**What you have to do:** Pick out every line in the items below that contains the string "volume", treating uppercase and lowercase as different, and copy each of those lines.

**Provided data:**
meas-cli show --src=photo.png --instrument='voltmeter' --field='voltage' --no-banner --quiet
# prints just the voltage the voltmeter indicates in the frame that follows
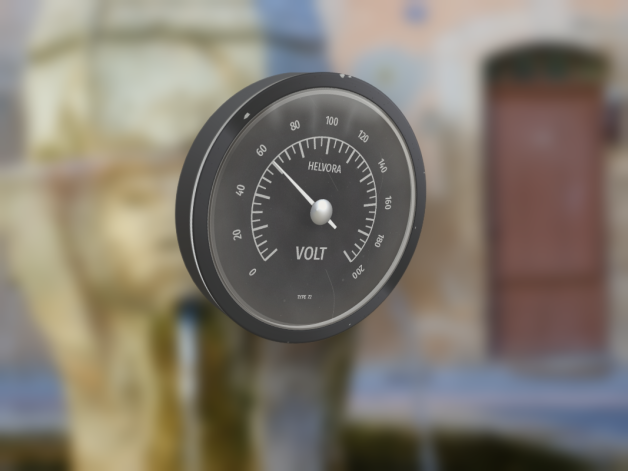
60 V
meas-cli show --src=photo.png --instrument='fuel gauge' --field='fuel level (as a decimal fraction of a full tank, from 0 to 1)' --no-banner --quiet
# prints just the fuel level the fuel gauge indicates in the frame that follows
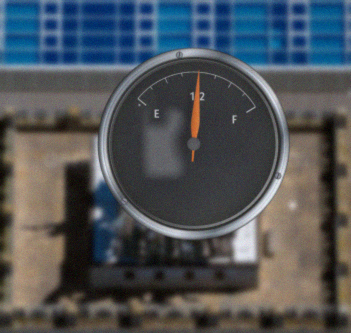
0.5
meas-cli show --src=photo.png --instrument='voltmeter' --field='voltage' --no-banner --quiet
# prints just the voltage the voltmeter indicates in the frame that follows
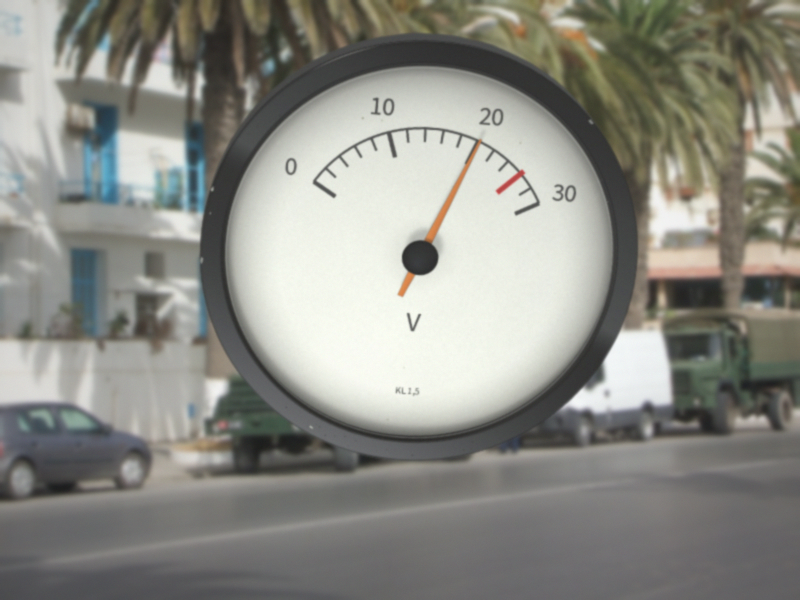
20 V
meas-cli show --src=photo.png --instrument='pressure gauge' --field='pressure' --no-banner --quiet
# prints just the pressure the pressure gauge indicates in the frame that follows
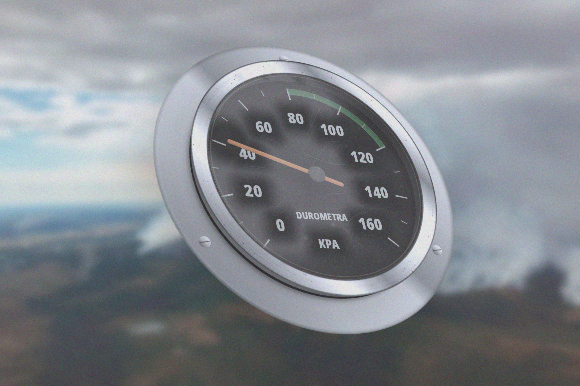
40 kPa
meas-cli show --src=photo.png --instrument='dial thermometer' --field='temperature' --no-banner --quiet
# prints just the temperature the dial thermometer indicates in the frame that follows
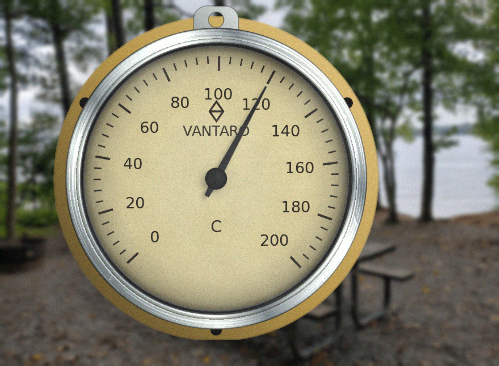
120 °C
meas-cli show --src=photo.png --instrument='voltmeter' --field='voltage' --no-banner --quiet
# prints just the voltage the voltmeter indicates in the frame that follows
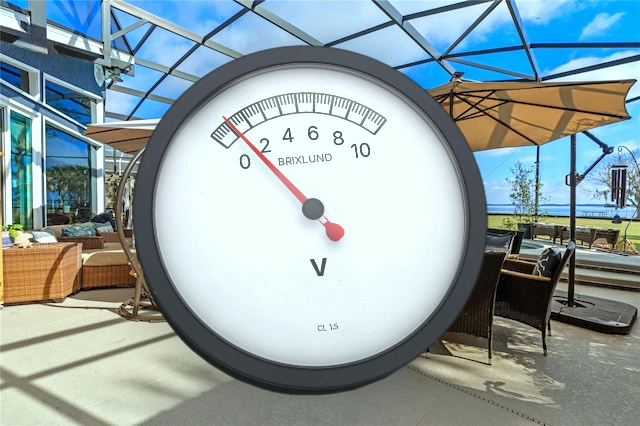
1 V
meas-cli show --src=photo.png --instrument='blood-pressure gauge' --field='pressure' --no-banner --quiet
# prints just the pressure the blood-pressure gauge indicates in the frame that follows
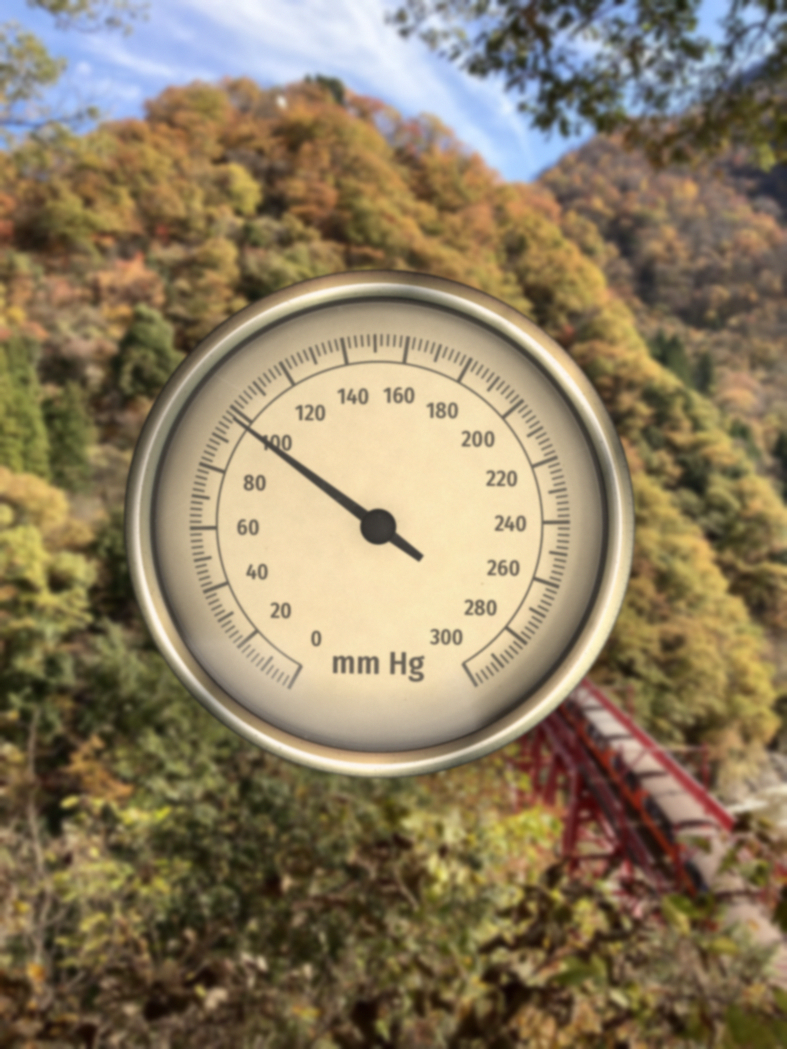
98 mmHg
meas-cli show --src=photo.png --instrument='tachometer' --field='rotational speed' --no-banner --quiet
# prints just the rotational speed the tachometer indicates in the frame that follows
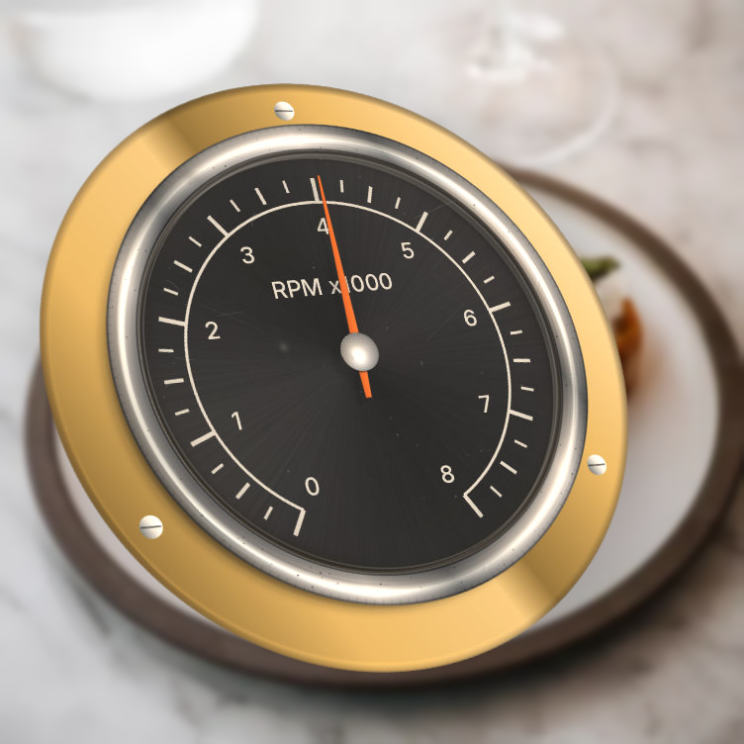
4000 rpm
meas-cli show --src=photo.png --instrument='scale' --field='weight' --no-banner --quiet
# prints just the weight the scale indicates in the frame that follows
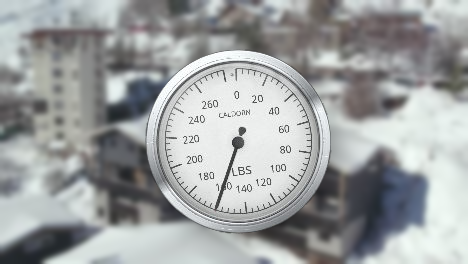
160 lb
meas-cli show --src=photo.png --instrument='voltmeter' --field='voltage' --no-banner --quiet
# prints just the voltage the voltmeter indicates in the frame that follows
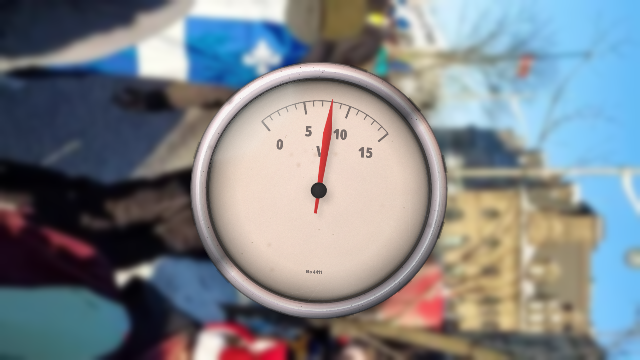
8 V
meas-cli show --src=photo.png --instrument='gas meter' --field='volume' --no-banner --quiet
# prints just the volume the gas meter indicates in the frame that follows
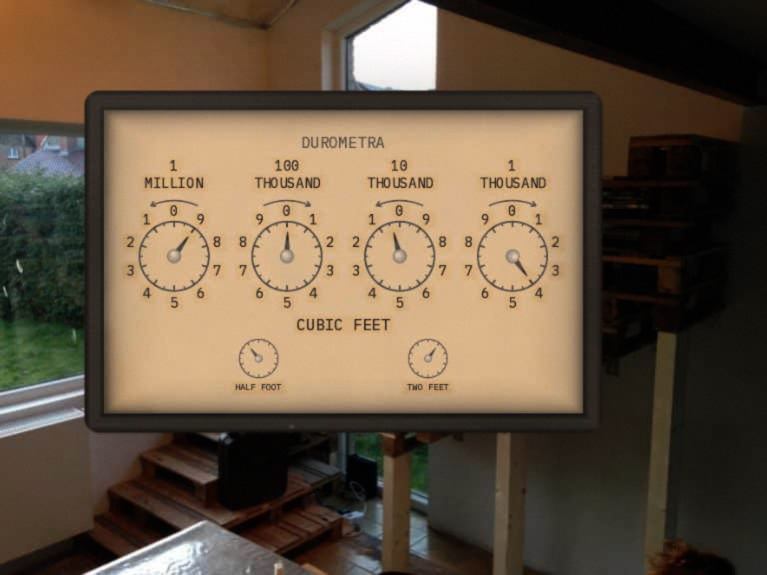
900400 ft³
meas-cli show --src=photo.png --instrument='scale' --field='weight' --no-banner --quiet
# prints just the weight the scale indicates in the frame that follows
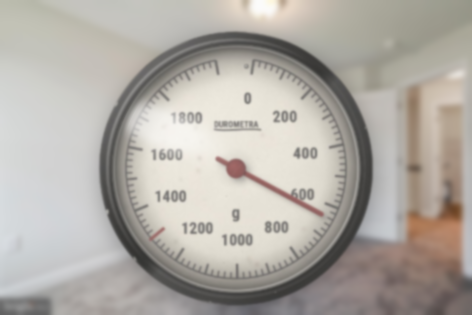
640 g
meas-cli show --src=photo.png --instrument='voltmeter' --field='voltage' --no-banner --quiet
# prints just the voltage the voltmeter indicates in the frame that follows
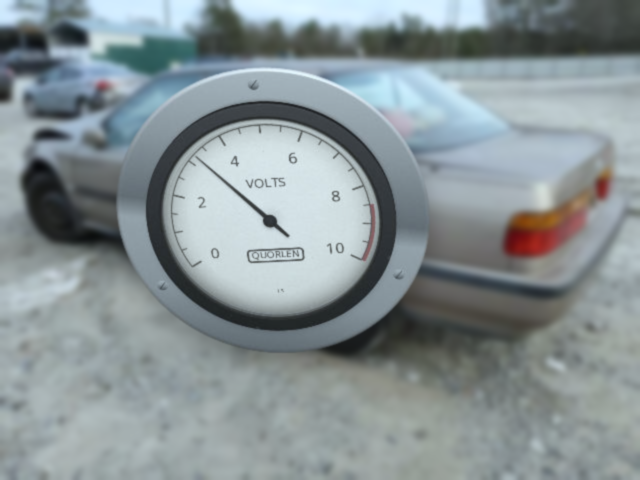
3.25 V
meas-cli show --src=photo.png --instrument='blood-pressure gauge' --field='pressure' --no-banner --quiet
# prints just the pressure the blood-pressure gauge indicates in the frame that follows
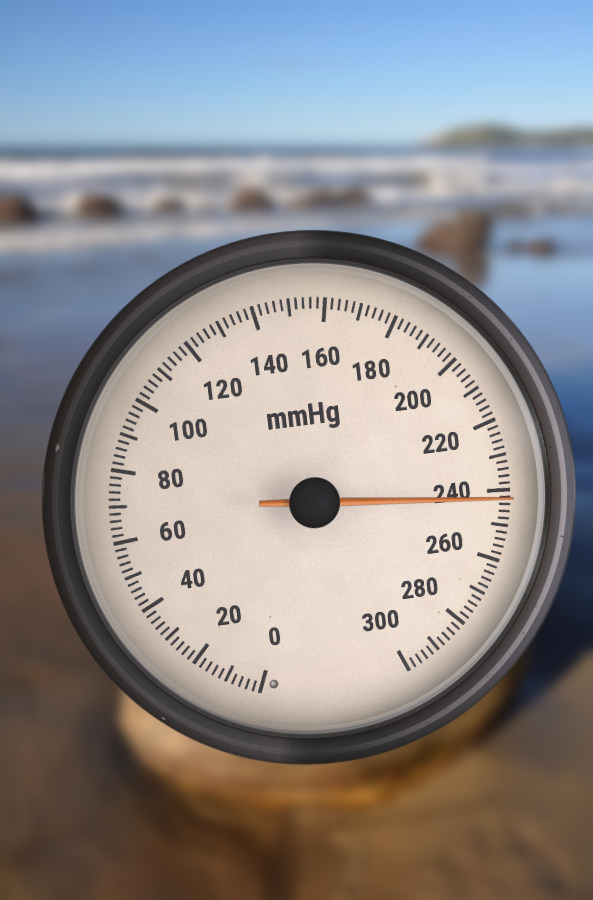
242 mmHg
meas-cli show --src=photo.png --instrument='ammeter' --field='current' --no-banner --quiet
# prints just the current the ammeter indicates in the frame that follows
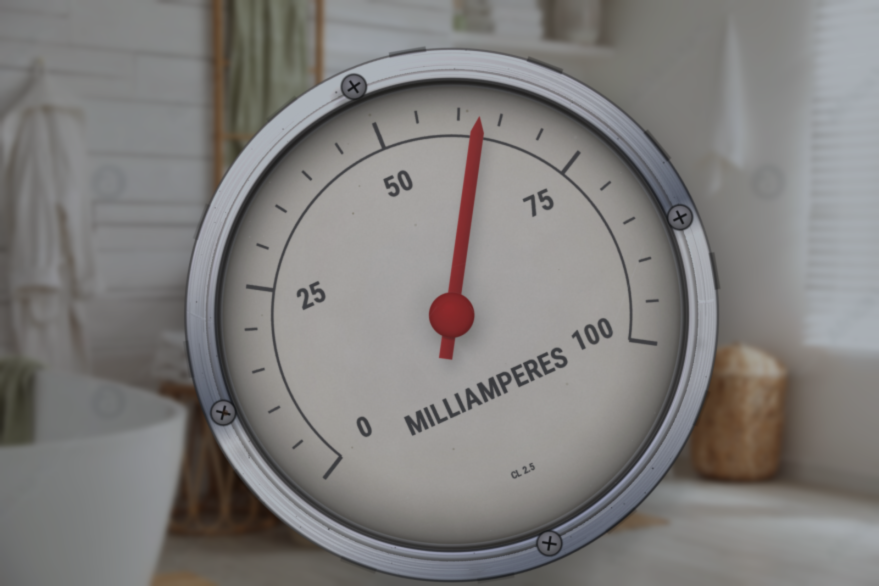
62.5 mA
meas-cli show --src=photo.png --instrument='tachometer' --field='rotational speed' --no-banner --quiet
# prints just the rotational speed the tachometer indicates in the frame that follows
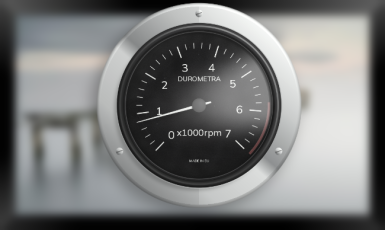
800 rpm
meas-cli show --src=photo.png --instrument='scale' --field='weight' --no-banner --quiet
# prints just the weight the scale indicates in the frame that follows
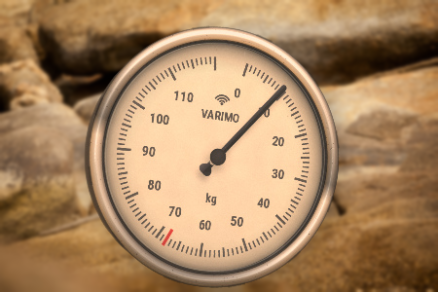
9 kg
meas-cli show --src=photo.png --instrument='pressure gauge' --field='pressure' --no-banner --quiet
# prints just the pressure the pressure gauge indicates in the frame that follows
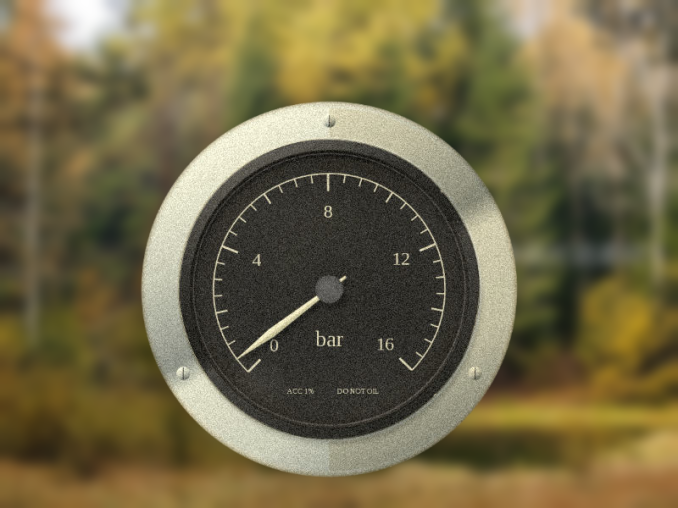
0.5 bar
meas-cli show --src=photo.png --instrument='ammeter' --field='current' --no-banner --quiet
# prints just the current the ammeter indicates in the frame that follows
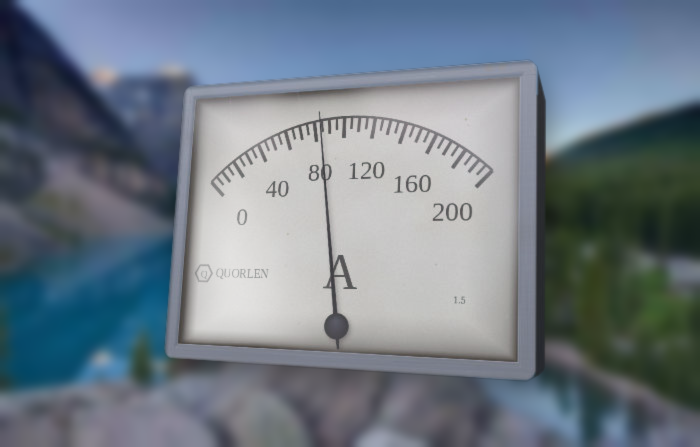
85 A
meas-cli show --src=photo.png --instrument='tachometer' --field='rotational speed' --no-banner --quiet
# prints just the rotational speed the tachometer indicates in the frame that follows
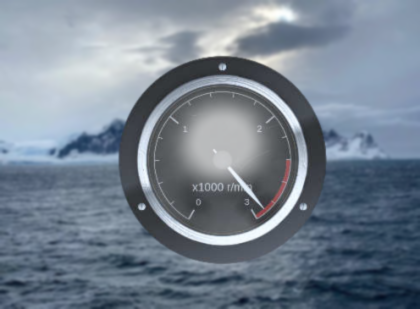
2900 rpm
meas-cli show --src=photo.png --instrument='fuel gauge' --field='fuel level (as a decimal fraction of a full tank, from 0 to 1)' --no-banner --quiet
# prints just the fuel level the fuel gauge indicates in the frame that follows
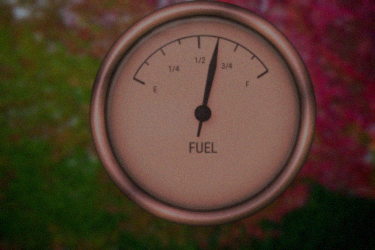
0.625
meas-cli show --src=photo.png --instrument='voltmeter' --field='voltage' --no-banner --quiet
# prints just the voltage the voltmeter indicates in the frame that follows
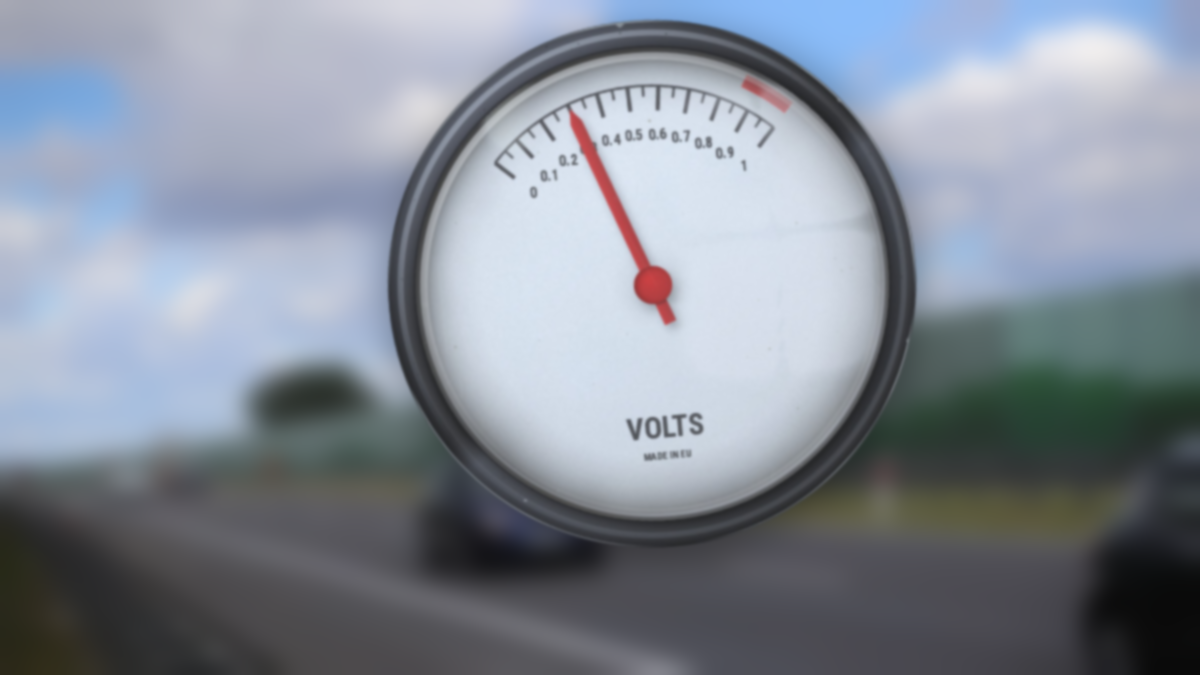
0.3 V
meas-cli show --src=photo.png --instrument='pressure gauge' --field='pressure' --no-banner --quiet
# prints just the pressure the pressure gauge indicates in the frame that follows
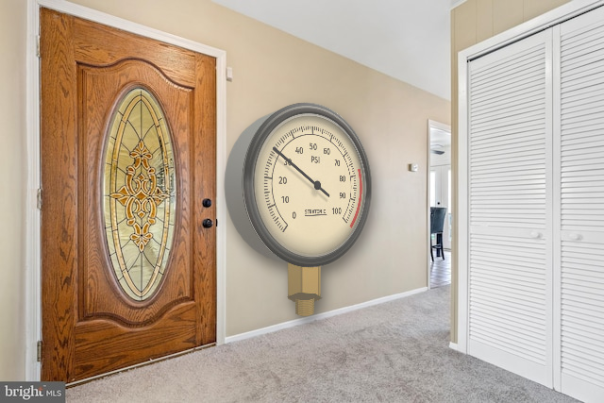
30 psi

**Response to this exercise:**
meas-cli show --src=photo.png --instrument='gas meter' --field='volume' --no-banner --quiet
# prints just the volume the gas meter indicates in the frame that follows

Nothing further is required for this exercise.